6 Replies Latest reply on Mar 8, 2011 2:58 PM by Ian Proudfoot

    How to find x,y coordinates of objects in PDF document

    gopaljay78 Level 1

      Hi,

       

      Can any one help me how to find x,y coordinates of an object in the PDF document using Javascript.

       

      The object could be text or image or color panel. I want to get the x,y position of that object.

       

      Thanks,

      Gopal

        • 1. Re: How to find x,y coordinates of objects in PDF document
          [Jongware]-9BC6tI Level 4

          How much work are you prepared to do in Javascript?

           

          InDesign does not give access to the internal objects in a placed PDF. So, if you really really want to use the combination of InDesign and Javascript, you must:

           

          1. Get hold of the PDF specifications. Don't worry, they're free.

          2. Use Javascript to read your PDF file and parse it into recognizable objects, which means

            2a. you have to use binary read functions (as per PDF specification)

            2b. you have to write a decompression library -- more than one, by the way, as PDF supports several different kinds of compression, and Javascript supports none.

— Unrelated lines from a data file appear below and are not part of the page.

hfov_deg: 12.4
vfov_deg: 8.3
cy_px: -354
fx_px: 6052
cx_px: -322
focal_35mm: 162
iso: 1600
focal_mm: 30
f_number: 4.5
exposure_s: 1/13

            2c. then you have to implement the PDF coordinate system, which is heavily based upon Postscript-style matrix operations, and supports several independent "layers" of transformations.

           

          Oh, and since you ask about text:

           

          3. You have to write a complete font system in Javascript (again, PDF supports several different kinds of font formats, and you'll have to implement all of them).

           

          Somehow I doubt it's worth all this trouble. Can't you just open the PDF in Illustrator?

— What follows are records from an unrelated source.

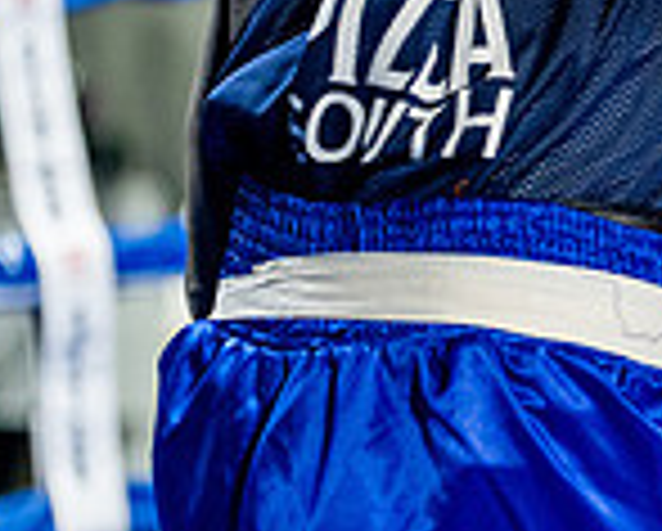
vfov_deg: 4.8
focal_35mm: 325
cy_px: 142
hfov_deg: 5.9
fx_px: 6376
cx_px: 1135
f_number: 2
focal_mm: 88
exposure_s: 1/800
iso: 4000
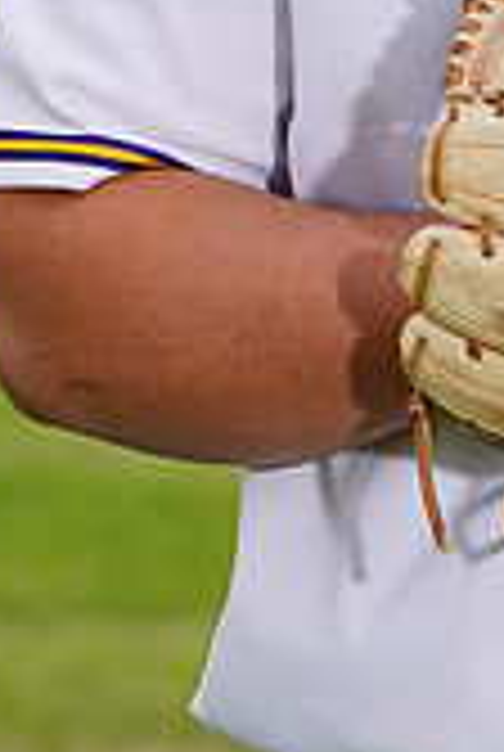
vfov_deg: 2.6
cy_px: -374
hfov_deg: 1.8
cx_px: 740
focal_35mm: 783
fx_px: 16374
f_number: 9
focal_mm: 226
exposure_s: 1/250
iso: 160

          • 2. Re: How to find x,y coordinates of objects in PDF document
            John Hawkinson Level 5

            There are PDFs that Illustrator doesn't quite work so well on (not counting the large class of bitmapped  PDFs that it doesn't work at all on).

             

            A reasonable compromise would be to use some tool that will regurgitate information about the objects on a page in a PDF, and to call that tool from JavaScript. (Of course, to do so you must indirect through Applescript or Visual Basic, as appropriate for Win/Mac). There are several such command-line tools. I think the last time I had a similar application I used pdfminer, a tool written in Python; but my application was somewhat specialized, there are probably other tools that might work better for this case.

            • 3. Re: How to find x,y coordinates of objects in PDF document
              [Jongware]-9BC6tI Level 4

              What an odd tool

               

              It could be this is what the OP ultimately was after (I still don't see what InDesign/scripting has to do with it). Its online demo shows how accurately it can work: a random PDF got converted to several thousands of lines, one for each character in the PDF, and all in the ilk of

               

              <span style="position:absolute; left:113px; top:180px; font-size:13px;">A</span>

               

              Thanks for the tip; seems this Python scripter (!) has done all of the hard work I mentioned above. Definitely something to experiment with.

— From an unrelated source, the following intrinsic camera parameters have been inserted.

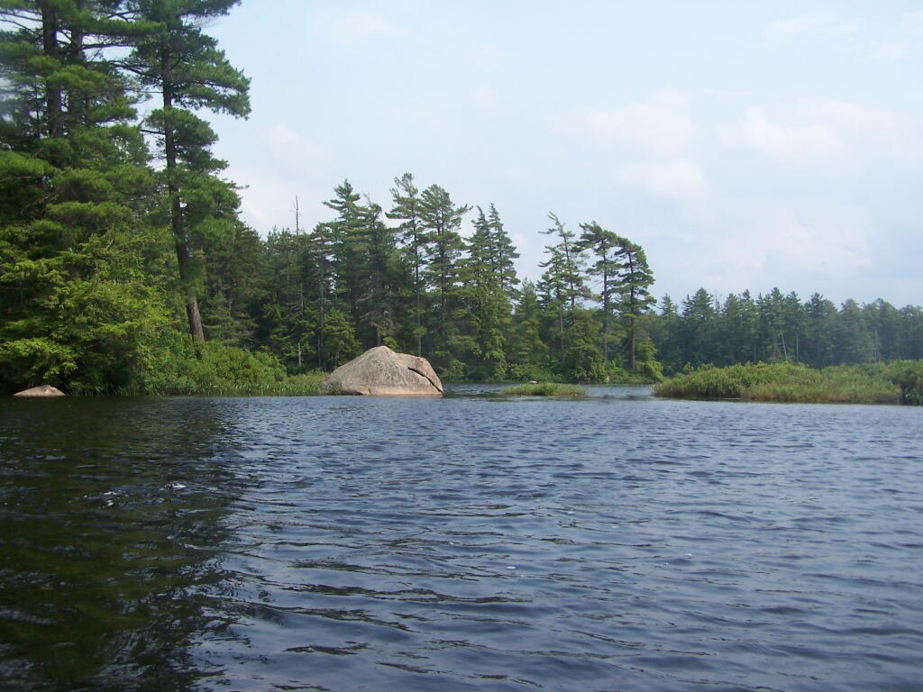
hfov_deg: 49.0
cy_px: 346
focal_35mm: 38
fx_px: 1013
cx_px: 462
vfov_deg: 37.7
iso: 80
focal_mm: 6.3
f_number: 4
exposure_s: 1/640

              • 4. Re: How to find x,y coordinates of objects in PDF document
                [Jongware]-9BC6tI Level 4

                (On further examination: I don't think we'll ever know what the OP thinks of this.

                 

                He didn't follow up on even one of his twenty-something posts, and also didn't bother to declare any of them "answered" to his satisfaction.

                 

                Hard to please, eh? Some points would have been nice, too.)

                • 5. Re: How to find x,y coordinates of objects in PDF document
                  John Hawkinson Level 5

                  Yeah, I know you're in it for the points, Jongware. Not sure what to tell you. Did you know that you can write a JavaScript to give you more points on the forum? TRUE STORY!

                   

                  Perhaps, though, no one has pointed out the point system to him. After all, it's not intuitively obvious that it matters if you dont' spend a lot of time hanging out here...

                  • 6. Re: How to find x,y coordinates of objects in PDF document
                    Ian Proudfoot Level 3

                    A good way to get this sort of information out of a PDF would be to use Adobe's own PDFXML format (was Mars). This gives an archive that presents each page as a separate SVG file. It's much easier than trying to work with a PDF binary file.

                    However it's all gone a bit quiet on the Adobe Labs Mars pages with no update for Acrobat X... Perhaps it's just a dead-end.

                    Ian

                    1 person found this helpful